In other words, you need to consider placing objects that hang, make sounds, move, or reflect light near the siding of your home. It is especially important to put each woodpecker deterrent near places around your home that woodpeckers tend to gravitate toward.
Some examples of other deterrents include: hanging old CDs that reflect the light, putting up a pinwheel that spins when it’s windy outside, and hanging up wind chimes that make soft but loud noises to scare woodpeckers away.
Unfortunately, using woodpecker deterrents isn’t a perfect solution in every case. In many instances, the homeowners will have success with these methods to deter woodpeckers for a short while, but they will eventually stop working once the woodpeckers become accustomed to them.
Another option is to buy a decoy owl. This is an interesting proposition because it scares the woodpeckers away because owls are natural predators of these birds. The woodpeckers are deathly afraid of owls, and rightfully so, so they will avoid your home when a decoy owl is in place. Once again, it’s unfortunate that decoy owls do not necessarily create a permanent solution.
My personal favorite and the method that most homeowners have success with is using reflective scare tape. This tape has the best track record out of the majority of available woodpecker deterrents that you could attempt to try.
How does it work? You’ll have to pick up reflective scare tape and cut it into long strips. Let the strips dangle down in front of the areas that are most damaged by the woodpeckers hammering away on your property.
As the tape begins to blow around in the breeze, the shiny and very reflective surface will begin to irritate the woodpeckers. The reflective tape tends to irritate their eyes and it will keep the woodpeckers away from your home.
Remember, woodpecker scare tape doesn’t last forever. Over time, it will eventually detach or begin to deteriorate. You’ll need to replace it when necessary.
Keep Woodpeckers Away from Your Home for Good
As you are about to learn, there is a definite permanent solution to your problem but it requires bird netting. This product is the most effective way to keep woodpeckers away as reliably as possible.
How does it work?
You’ll have to hang up bird netting with a 1-inch or smaller mesh, otherwise, the woodpeckers will be able to make their way through. You’ll hang it up 3 inches away from the part of your property being damaged by woodpeckers, so make sure it doesn’t touch the surface but remains very close.

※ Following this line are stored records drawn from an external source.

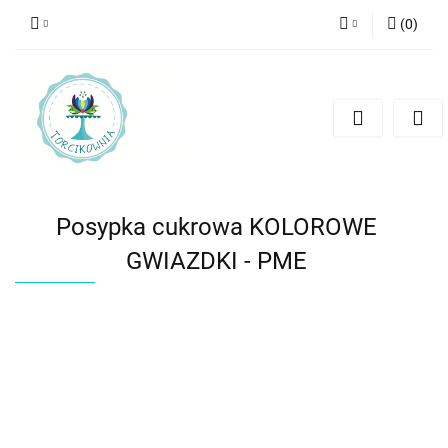
(
0
)
Zaloguj się
Zarejestruj się
Dodaj zgłoszenie
Posypka cukrowa KOLOROWE
GWIAZDKI - PME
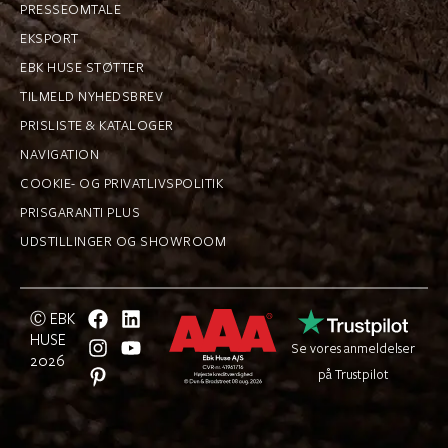
PRESSEOMTALE
EKSPORT
EBK HUSE STØTTER
TILMELD NYHEDSBREV
PRISLISTE & KATALOGER
NAVIGATION
COOKIE- OG PRIVATLIVSPOLITIK
PRISGARANTI PLUS
UDSTILLINGER OG SHOWROOM
Ⓒ EBK
HUSE
Se vores anmeldelser
2026
på Trustpilot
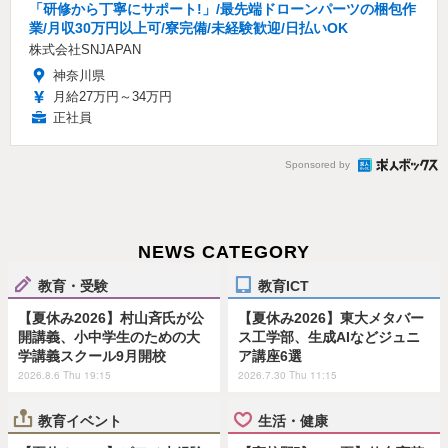
「研修から丁寧にサポート!」/最先端ドローンパーツの梱包作
業/月収30万円以上可/寮完備/未経験歓迎/日払いOK
株式会社SNJAPAN
神奈川県
月給27万円～34万円
正社員
Sponsored by
NEWS CATEGORY
教育・受験
教育ICT
【夏休み2026】村山斉氏が公
【夏休み2026】東大メタバー
開講義、小中学生のための大
ス工学部、生成AIなどジュニ
学講義スクール9月開校
ア講座6選
2026.8.6 Thu 19:15
2026.7.30 Thu 11:15
教育イベント
生活・健康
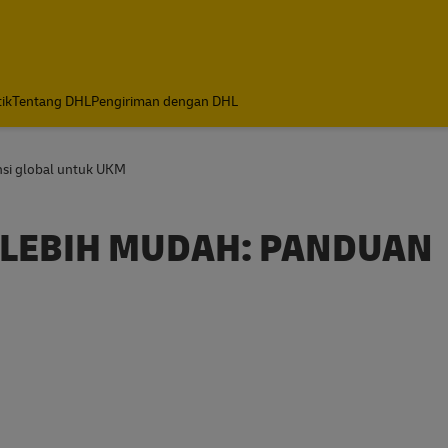
tik
Tentang DHL
Pengiriman dengan DHL
nsi global untuk UKM
 LEBIH MUDAH: PANDUAN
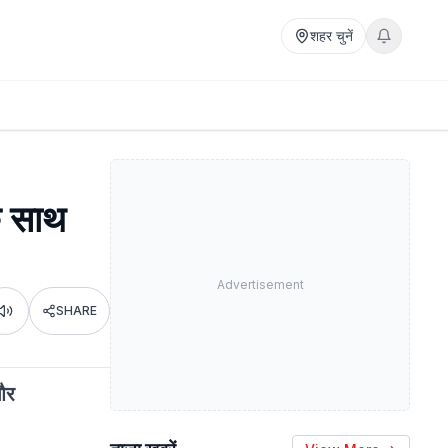
शहर चुनें
के साथ
Advertisement
SHARE
Listen
 और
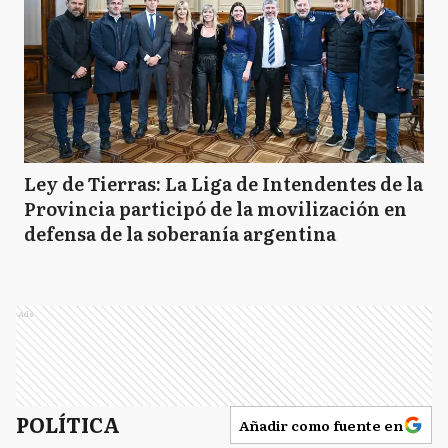
Ley de Tierras: La Liga de Intendentes de la
Provincia participó de la movilización en
defensa de la soberanía argentina
Ads
POLÍTICA
Añadir como fuente en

By hanging up this netting, you will prevent the woodpeckers from physically harming your property. You can also use it to protect your trees if the woodpeckers are hammering away your tree trunks.
The only downside is that many people find it time-consuming to correctly install bird netting. On the plus side, it’s a lot less noticeable when compared to reflective tape, so it isn’t going to be a major eyesore on your property.
Lastly, it’s always wise to hire a pest control company to get rid of any insects that might be attracting the woodpeckers to your home. Contact multiple companies and get quotes from each of them, which gives you the ability to find the top pest control provider at the lowest price.